[Start Text section]

Value *LSRInstance::Expand(const LSRFixup &LF,
                           const Formula &F,
                           BasicBlock::iterator IP,
                           Loop *L, Instruction *IVIncInsertPos,
                           SCEVExpander &Rewriter,
                           SmallVectorImpl<WeakVH> &DeadInsts,
                           ScalarEvolution &SE, DominatorTree &DT) const {
  const LSRUse &LU = Uses[LF.LUIdx];

  // Then, collect some instructions which we will remain dominated by when
  // expanding the replacement. These must be dominated by any operands that
  // will be required in the expansion.
  SmallVector<Instruction *, 4> Inputs;
  if (Instruction *I = dyn_cast<Instruction>(LF.OperandValToReplace))
    Inputs.push_back(I);
  if (LU.Kind == LSRUse::ICmpZero)
    if (Instruction *I =
          dyn_cast<Instruction>(cast<ICmpInst>(LF.UserInst)->getOperand(1)))
      Inputs.push_back(I);
  if (LF.PostIncLoop && !L->contains(LF.UserInst))
    Inputs.push_back(L->getLoopLatch()->getTerminator());

  // Then, climb up the immediate dominator tree as far as we can go while
  // still being dominated by the input positions.
  for (;;) {
    bool AllDominate = true;
    Instruction *BetterPos = 0;
    BasicBlock *IDom = getImmediateDominator(IP->getParent(), DT);
    if (!IDom) break;
    Instruction *Tentative = IDom->getTerminator();
    for (SmallVectorImpl<Instruction *>::const_iterator I = Inputs.begin(),
         E = Inputs.end(); I != E; ++I) {
      Instruction *Inst = *I;
      if (Inst == Tentative || !DT.dominates(Inst, Tentative)) {
        AllDominate = false;
        break;
      }
      if (IDom == Inst->getParent() &&
          (!BetterPos || DT.dominates(BetterPos, Inst)))
        BetterPos = next(BasicBlock::iterator(Inst));
    }
    if (!AllDominate)
      break;
    if (BetterPos)
      IP = BetterPos;
    else
      IP = Tentative;
  }
  while (isa<PHINode>(IP)) ++IP;

  // Inform the Rewriter if we have a post-increment use, so that it can
  // perform an advantageous expansion.
  Rewriter.setPostInc(LF.PostIncLoop);

  // This is the type that the user actually needs.
  const Type *OpTy = LF.OperandValToReplace->getType();
  // This will be the type that we'll initially expand to.
  const Type *Ty = F.getType();
  if (!Ty)
    // No type known; just expand directly to the ultimate type.
    Ty = OpTy;
  else if (SE.getEffectiveSCEVType(Ty) == SE.getEffectiveSCEVType(OpTy))

[End Text section]
[Start Data shown]

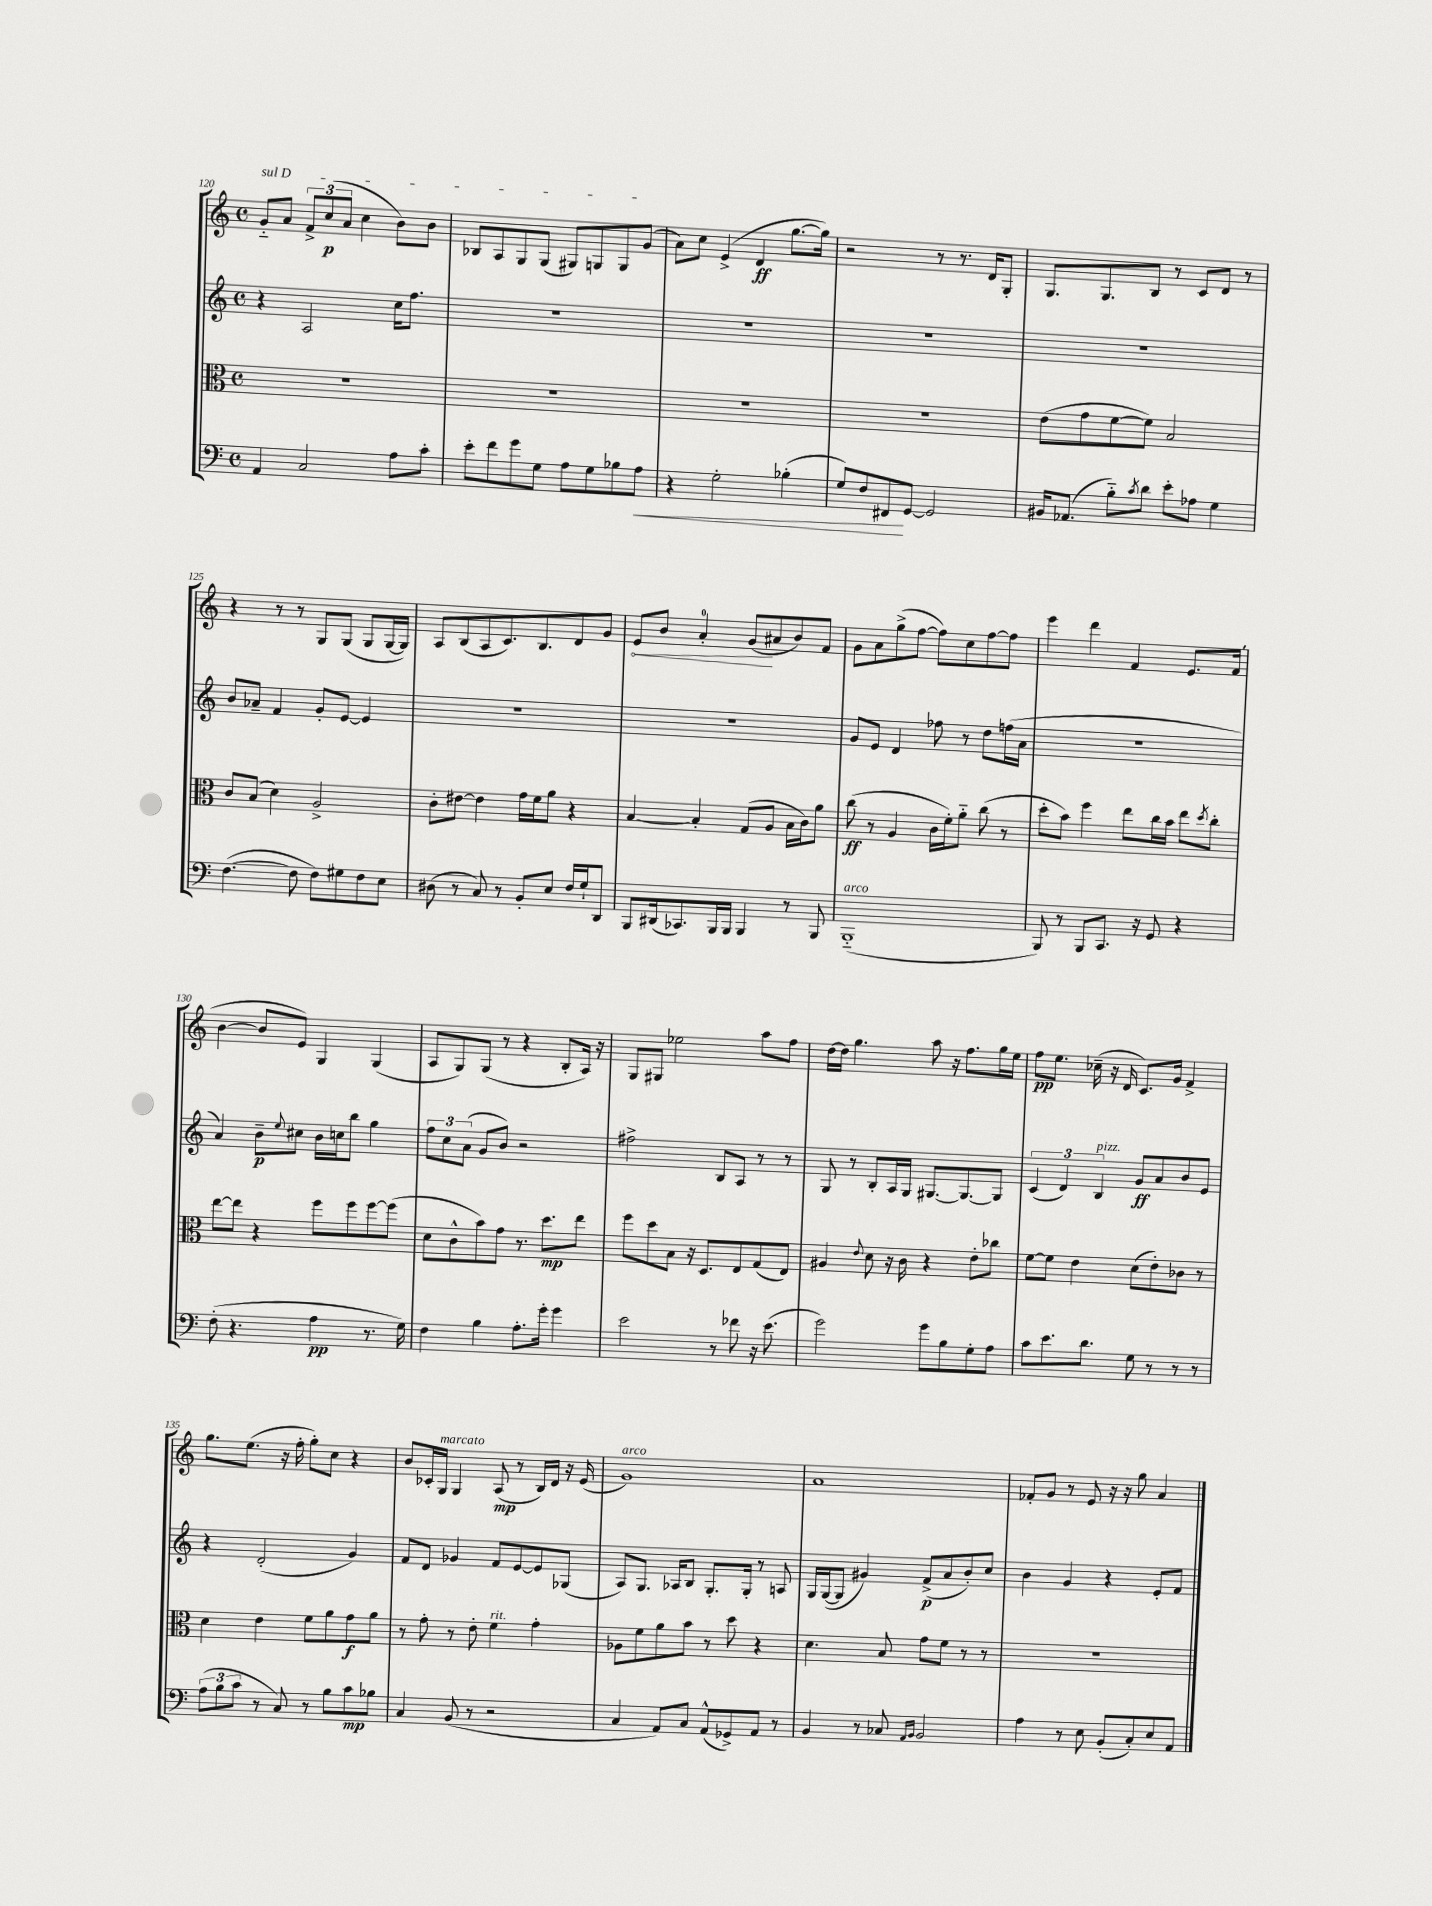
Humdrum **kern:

**kern	**kern	**kern	**kern
*staff4	*staff3	*staff2	*staff1
*clefF4	*clefC3	*clefG2	*clefG2
*k[]	*k[]	*k[]	*k[]
*M4/4	*M4/4	*M4/4	*M4/4
*met(c)	*met(c)	*met(c)	*met(c)
4AA	1r	4r	8g'~
.	.	.	8a
2C	.	2A	12f^
.	.	.	(12cc
.	.	.	12a
.	.	.	4cc
8A	.	16cc	8b)
.	.	8.ff	.
8c'	.	.	8b
=	=	=	=
8e'	1r	1r	8B-
8f	.	.	8A
8g	.	.	8G
8G	.	.	(8G
8A	.	.	8G#)
8G	.	.	8G
8B-	.	.	8G
8A	.	.	(8g
=	=	=	=
4r	1r	1r	8a)
.	.	.	8cc
2G'	.	.	(4e^
.	.	.	4d
(4B-'	.	.	[8.gg
.	.	.	16gg])
=	=	=	=
8G)	1r	1r	2r
8F	.	.	.
8FF#	.	.	.
[8GG	.	.	.
2GG]	.	.	8r
.	.	.	8.r
.	.	.	16d
.	.	.	8G'
=	=	=	=
16BB#	(8e	1r	8.G
(8.AA-	.	.	.
.	8g	.	.
.	.	.	8.G
8B'~)	[8f	.	.
8qc	.	.	.
8d	8f])	.	8B
8e'	2B	.	8r
8A-	.	.	8c
4G	.	.	8d
.	.	.	8r
=	=	=	=
([4.F	8c	8b	4r
.	(8B	8a-~	.
.	4d)	4f	8r
8F]	.	.	8r
8F)	2A^	8g'	8G
8G#	.	[8e	(8G
8F	.	4e]	8G
8E	.	.	[16G
.	.	.	16G])
=	=	=	=
(8D#	8c'	1r	8A
8r	[8e#	.	(8B
8C)	4e#]	.	8A
8r	.	.	8.c)
8BB'	16g	.	.
.	16f	.	8.B
8E	8a	.	.
16F	4r	.	8d
16G`	.	.	.
8DD	.	.	8g
=	=	=	=
8BBB	[4B	1r	8e
(16DD#	.	.	8b
8.CC-)	.	.	.
.	4B']	.	4a'
16BBB	.	.	.
16BBB	.	.	.
4BBB	(8G	.	(8g
.	8A	.	8a#
8r	16B	.	8b)
.	16c)	.	.
8BBB	8a	.	8f
=	=	=	=
(1BBB'~	(8cc	8g	8g
.	8r	8e	8a
.	4A	4d	(8gg^
.	.	.	[8ff
.	16c	8ff-	8ff])
.	16f')	.	.
.	8a'~	8r	8cc
.	(8cc	8dd	[8ff
.	8r	(16ff	8ff]
.	.	16a	.
=	=	=	=
8BBB)	8dd'	1r	4eee
8r	8b)	.	.
8BBB	4ff	.	4ddd
8.CC	.	.	.
.	8ee	.	4f
16r	.	.	.
8GG	16cc	.	.
.	16b	.	.
4r	8ee	.	8.e
.	8qdd	.	.
.	8cc'	.	.
.	.	.	(16f
=	=	=	=
(8F'	[8ee	4a)	[4b
4.r	8ee]	.	.
.	4r	8b~	8b]
.	.	8qqee	.
.	.	8cc#	8e)
4A	8ff	16b	4G
.	.	16cc	.
.	8ff	8bb	.
8.r	[8ff	4gg	(4G
.	(8ff]	.	.
16G)	.	.	.
=	=	=	=
4F	8d	12ff	8A
.	.	12cc	.
.	8c^^	.	8G)
.	.	(12a	.
4B	8b)	8g	(8G
.	8g	8b)	8r
8.A'	8.r	2r	4r
16g'	8.dd	.	.
4g	.	.	8B'
.	8ee	.	16A)
.	.	.	16r
=	=	=	=
2e	8ff	2ff#^	8G
.	8dd	.	8G#
.	8B	.	2ee-
.	16r	.	.
.	8.D	.	.
8r	.	8B	.
8f-	8E	8A	.
16r	(8G	8r	8aa
(8.e	.	.	.
.	8E)	8r	8ff
=	=	=	=
2g)	4A#	8G	[16dd
.	.	.	16dd]
.	.	8r	4.gg
.	8qqe	.	.
.	8d	8B'	.
.	16r	16A	.
.	16c	16G	.
8g	4r	[8.G#	8aa
8B	.	.	16r
.	.	8.G#_	8.ff
8G'	8e'	.	.
8A	8cc-	8G#]	16gg
.	.	.	16ee
=	=	=	=
8c	[8f	(6c	8ff
8.e	8f]	.	8.ee
.	.	6d)	.
.	4e	.	.
8.d	.	.	(16cc-~
.	.	6B	.
.	.	.	16r
.	.	.	16d
8G	(8d	8g	8.c)
8r	8e')	8a	.
.	.	.	16g
8r	8c-	8b	4f^
8r	8r	8e	.
=	=	=	=
(12A	4d	4r	8.gg
12B	.	.	.
12c	.	.	.
.	.	.	(8.ee
8r	4e	(2d'	.
8C)	.	.	16r
.	.	.	16ff'
8r	8f	.	8gg')
8B	8a	.	8cc
8c	8g	4g)	4r
8B-	8a	.	.
=	=	=	=
4C	8r	8f	8b
.	8g'	8d	16c-'
.	.	.	16G
(8BB	8r	4g-	4G
8r	8e'	.	.
2r	4f	8f	(8A
.	.	[8e	8r
.	4g'	8e]	16B)
.	.	.	16d
.	.	(8G-	16r
.	.	.	(16e
=	=	=	=
4C	8A-	8A)	1g)
.	8f	8.G	.
8AA)	8a	.	.
.	.	16A-	.
8C	8b	8B	.
(8AA^^	8r	8.G'	.
8GG-^)	8dd	.	.
.	.	16G'	.
8AA	4r	8r	.
8r	.	8A	.
=	=	=	=
4BB	4.d	16G	1a
.	.	([16G	.
.	.	8G]	.
8r	.	4g#)	.
8C-	8B	.	.
16qqAA	.	.	.
16qqBB	.	.	.
2BB	8g	(8f^	.
.	8f	8a	.
.	8r	8b')	.
.	8r	8cc	.
=	=	=	=
4A	1r	4b	8f-'
.	.	.	8g
8r	.	4g	8r
8E	.	.	8e
(8BB'	.	4r	16r
.	.	.	16r
8C')	.	.	8gg
8E	.	8e'	4a
8AA	.	8f	.
==	==	==	==
*-	*-	*-	*-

[End Data shown]

__Direction 1__:
Could you edit the Expand function, starting with "const Type *OpTy" and going on through "(SE.getEffectiveSCEVType(Ty) == SE.getEffectiveSCEVType(OpTy))", so that "OpTy" becomes "UserTy"?
__Direction 2__:
Can you pick up the Expand function code after its last line and write what comes next?
The material has no connection to the Expand function code.

__Written response 1__:
const Type *UserTy = LF.OperandValToReplace->getType();
  // This will be the type that we'll initially expand to.
  const Type *Ty = F.getType();
  if (!Ty)
    // No type known; just expand directly to the ultimate type.
    Ty = UserTy;
  else if (SE.getEffectiveSCEVType(Ty) == SE.getEffectiveSCEVType(UserTy))

__Written response 2__:
    // Expand directly to the ultimate type if it's the right size.
    Ty = OpTy;
  // This is the type to do integer arithmetic in.
  const Type *IntTy = SE.getEffectiveSCEVType(Ty);

  // Build up a list of operands to add together to form the full base.
  SmallVector<const SCEV *, 8> Ops;

  // Expand the BaseRegs portion.
  for (SmallVectorImpl<const SCEV *>::const_iterator I = F.BaseRegs.begin(),
       E = F.BaseRegs.end(); I != E; ++I) {
    const SCEV *Reg = *I;
    assert(!Reg->isZero() && "Zero allocated in a base register!");

    // If we're expanding for a post-inc user for the add-rec's loop, make the
    // post-inc adjustment.
    const SCEV *Start = Reg;
    while (const SCEVAddRecExpr *AR = dyn_cast<SCEVAddRecExpr>(Start)) {
      if (AR->getLoop() == LF.PostIncLoop) {
        Reg = SE.getAddExpr(Reg, AR->getStepRecurrence(SE));
        // If the user is inside the loop, insert the code after the increment
        // so that it is dominated by its operand.
        if (L->contains(LF.UserInst))
          IP = IVIncInsertPos;
        break;
      }
      Start = AR->getStart();
    }

    Ops.push_back(SE.getUnknown(Rewriter.expandCodeFor(Reg, 0, IP)));
  }

  // Expand the ScaledReg portion.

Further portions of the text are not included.